Passage provided:

______

Construction: ‘I still wear make-up but lay bricks for a living’

Business

Megan is a bricklaying technician and training to become a teacher on construction courses at Milton Keynes Collage.

“I was doing health and social care but it wasn’t for me at all. I really didn’t think that was my career path,” she says.

“Some of the people I knew were doing bricklaying at the time, I said ‘OK, that looks pretty cool – I would love to do it’.

“I told my father I was going to do bricklaying and his first reaction was ‘are you sure?’.”

She says after six months on the course she knew she loved it and went on to complete the two-year course.

Megan, who did not want to give her surname, says young people, especially women, should consider the construction industry because “you’ve always got opportunities”.

She says: “I think women have this mindset that on a construction site it is very male dominated, and it is, but you can do the same as a man.

“If you are a make-up artist you can lay a brick. I still get my nails done, I still wear my make-up, but I lay bricks for a living.

“Some of my friends ask ‘why do you do it?’.

“It’s because I love it.”

‘No teacher-student divide’

Jordan Maxey is the course team leader for apprenticeships at the college.

“I turn around to my students and say you are no longer classmates – you are colleagues,” he says.

“It gives them this idea that they are now in the industry. It’s straight from school into ‘this is what my future life will look like’.”

Mr Maxey, a professional bricklayer as well as a teacher, believes it is about showing students how the industry works, alongside teaching them the skills.

He says: “The way I want to teach it, I tell them how to do it, I demonstrate it, we do it together, then I leave them and I say ‘you are going to redo it yourself’.

“It’s the same way you would do it in the industry, there’s not a divide as a teacher and student, it’s more like ‘it’s a team now’.”

‘It won’t solve the problem straight away’

Milton Keynes College has partnered with a building firm Careys to set up a new groundworker apprenticeship.

______

Material shown:
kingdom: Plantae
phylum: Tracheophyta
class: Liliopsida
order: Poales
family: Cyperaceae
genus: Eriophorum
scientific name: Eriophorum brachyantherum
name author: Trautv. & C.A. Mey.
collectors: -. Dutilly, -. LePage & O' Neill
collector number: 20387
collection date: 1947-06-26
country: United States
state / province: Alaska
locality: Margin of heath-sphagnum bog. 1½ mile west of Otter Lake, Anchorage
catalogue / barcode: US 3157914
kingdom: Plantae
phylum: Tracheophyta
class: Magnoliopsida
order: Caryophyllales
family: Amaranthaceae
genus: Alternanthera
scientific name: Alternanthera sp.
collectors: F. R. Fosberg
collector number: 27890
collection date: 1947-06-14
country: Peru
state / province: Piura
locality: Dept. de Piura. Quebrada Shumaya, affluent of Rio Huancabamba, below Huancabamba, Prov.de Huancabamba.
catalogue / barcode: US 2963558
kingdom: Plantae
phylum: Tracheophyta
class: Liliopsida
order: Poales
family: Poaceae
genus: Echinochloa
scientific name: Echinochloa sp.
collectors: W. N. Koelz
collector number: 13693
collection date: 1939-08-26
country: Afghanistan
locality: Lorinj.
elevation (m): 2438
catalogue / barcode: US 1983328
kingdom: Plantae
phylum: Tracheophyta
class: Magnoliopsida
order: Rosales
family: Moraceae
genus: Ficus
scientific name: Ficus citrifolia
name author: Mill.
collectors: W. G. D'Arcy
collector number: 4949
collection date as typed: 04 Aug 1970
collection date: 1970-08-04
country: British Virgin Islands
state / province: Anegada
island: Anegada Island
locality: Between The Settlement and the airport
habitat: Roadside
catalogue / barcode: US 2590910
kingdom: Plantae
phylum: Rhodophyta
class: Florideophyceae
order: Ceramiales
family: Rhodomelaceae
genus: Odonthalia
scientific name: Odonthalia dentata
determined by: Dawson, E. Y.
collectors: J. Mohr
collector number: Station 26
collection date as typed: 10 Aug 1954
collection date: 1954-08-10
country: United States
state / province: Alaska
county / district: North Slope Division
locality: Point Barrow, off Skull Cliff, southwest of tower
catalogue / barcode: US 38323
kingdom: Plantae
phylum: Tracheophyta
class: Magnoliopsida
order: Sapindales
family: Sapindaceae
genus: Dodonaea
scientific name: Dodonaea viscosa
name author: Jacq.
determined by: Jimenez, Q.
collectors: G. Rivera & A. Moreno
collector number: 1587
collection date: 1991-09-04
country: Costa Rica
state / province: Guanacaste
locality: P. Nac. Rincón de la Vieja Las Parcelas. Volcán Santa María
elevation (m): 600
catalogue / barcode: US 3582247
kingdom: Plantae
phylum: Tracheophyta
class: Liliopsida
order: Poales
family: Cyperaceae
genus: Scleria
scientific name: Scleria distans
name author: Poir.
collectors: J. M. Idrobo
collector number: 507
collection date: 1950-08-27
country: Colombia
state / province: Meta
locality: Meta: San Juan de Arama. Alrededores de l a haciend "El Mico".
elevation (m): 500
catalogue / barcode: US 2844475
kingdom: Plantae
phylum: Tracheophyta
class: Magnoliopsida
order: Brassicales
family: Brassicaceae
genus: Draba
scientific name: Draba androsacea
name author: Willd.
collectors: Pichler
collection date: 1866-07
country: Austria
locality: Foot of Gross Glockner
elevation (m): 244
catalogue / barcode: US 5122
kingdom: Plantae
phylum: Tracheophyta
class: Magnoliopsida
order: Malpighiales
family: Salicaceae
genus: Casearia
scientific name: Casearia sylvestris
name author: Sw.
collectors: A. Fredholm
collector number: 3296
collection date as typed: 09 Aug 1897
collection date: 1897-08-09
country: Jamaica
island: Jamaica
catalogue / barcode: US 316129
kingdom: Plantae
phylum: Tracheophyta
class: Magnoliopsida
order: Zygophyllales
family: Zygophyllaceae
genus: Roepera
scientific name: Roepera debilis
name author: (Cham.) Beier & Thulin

______

Questions to answer:
1. Swap "bricklaying" for "plastering" in the construction article, and write out again the part between "Construction: ‘I still" and "Milton Keynes Collage.", inclusive.
2. Extend the construction article, carrying on from its final sentence.

Solved tasks:
1.
Construction: ‘I still wear make-up but lay bricks for a living’

Business

Megan is a plastering technician and training to become a teacher on construction courses at Milton Keynes Collage.

2.
The college will take over the ground floor of the company’s local office for classrooms and use their yard for the practical work.

Maddy Donaghy from Careys says: “The idea is we will begin to feed a talent pipeline into the region where it is needed.

“There is a huge shortage of new entrants into the industry. This skills shortage isn’t new, but it is rising.”

She believes the construction industry has not “been great at going in and enticing new entrants into the industry or even showcasing the careers that are available”.

But Ms Doughy hopes new apprenticeships and work placements “can show how progressive the industry can be”.

She says: “These entrants aren’t going to the solve the problem straight away, but within two to five years we will see a flow of new entrants into the industry.”

‘Less and less people coming through’

Apprentices will also get practical experience on Careys’ building sites, such as Milton Keynes University Hospital where it is carrying out groundworks.

Christopher Mack, the project manager, says: “The apprentices have really helped us with this project.

“They come in and we try and teach them the skills they need and they’ve helped install the drainage and the pipework.”

Some in the construction industry say there have been problems since Brexit.

Richard Harpin, chief executive of Homeserve, whose company also operates Checkatrade, has said skills shortages are being caused by “mainly EU migrant workers going home”.

In response, the government said its “plan for jobs” was helping people “retrain, build new skills and get back into work” and firms should invest in the domestic workforce rather than rely on labour from abroad.

Mr Mack says he hopes the apprentices in Milton Keynes will help fill the shortage of building workers.

He says: “Since I’ve been working the construction industry I’ve seen less and less people coming through.

“Now we are seeing the next generation. Previously a lot of roles were filled by people from the EU, but that is being replaced by homegrown talent.

“Going forward we need to plug that hole and apprenticeships are the best way to do that.”